▶ **SOURCE INFORMATION**:

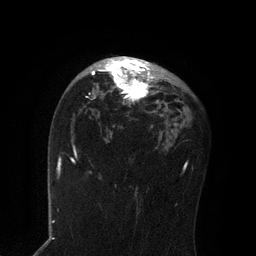
Breast MRI, one axial slice; slice 52 of 80 in the series (ordered by position); cropped to one breast; dynamic contrast-enhanced series, time point 2 of 7 at this slice position (early post-contrast); 3 T; TE 2.1 ms, TR 4.7 ms; 256 × 256 image matrix, field of view 170 × 170 mm. Female patient.
Annotated regions visible in this slice (semi-automatically segmented with operator editing):
- enhancing-tissue mask used for the functional tumour volume (all voxels passing the contrast-enhancement thresholds inside the analysis volume; usually the tumour): bounding box <91,56,164,107> (left, top, right, bottom; pixels)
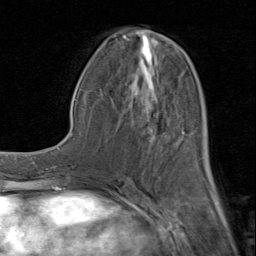
Breast MRI (dynamic contrast-enhanced), one axial slice. Slice 38 of 80 in the series (ordered by position). Cropped to one breast. Dynamic contrast-enhanced series, time point 2 of 8 at this slice position (early post-contrast). 1.5 T. TE 1.7 ms, TR 4.5 ms. 2 mm slice thickness. 256 × 256 image matrix, field of view 180 × 180 mm. Female patient.
Annotated regions visible in this slice (semi-automatic segmentation, software-assisted and operator-edited):
- enhancing-tissue mask used for the functional tumour volume (all voxels passing the contrast-enhancement thresholds inside the analysis volume; usually the tumour): bounding box (x1, y1, x2, y2) in pixels: (114, 31, 212, 183)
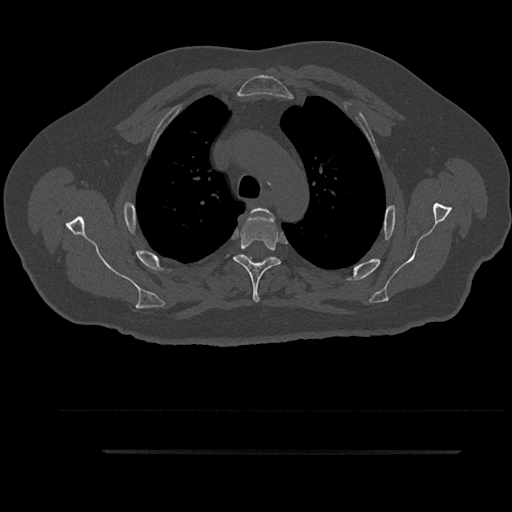
CT including the spine, one axial slice; position 672 of 797 along the scan axis; reconstruction kernel Br40s/3; bone window (W 1800 / L 400 HU); 0.5 mm slice thickness; 512 × 512 image matrix, field of view 432 × 432 mm. Male patient, age 63 years. Case-level facts recorded for this patient, not image findings: primary cancer: renal; vertebrae with lytic lesions (as recorded): T8.
Outlined on this slice (semi-automatic segmentation, software-assisted and operator-edited):
- T3 vertebra: bounding box (x1, y1, x2, y2) in pixels: (247, 208, 273, 264)
- T4 vertebra: (234, 211, 281, 302)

▶ **TASK INSTRUCTIONS**: Identify each line of the material where the word "usually" shows up, and copy it.

▶ **SOLUTION TO THE PROBLEM**:
- enhancing-tissue mask used for the functional tumour volume (all voxels passing the contrast-enhancement thresholds inside the analysis volume; usually the tumour): bounding box <91,56,164,107> (left, top, right, bottom; pixels)
- enhancing-tissue mask used for the functional tumour volume (all voxels passing the contrast-enhancement thresholds inside the analysis volume; usually the tumour): bounding box (x1, y1, x2, y2) in pixels: (114, 31, 212, 183)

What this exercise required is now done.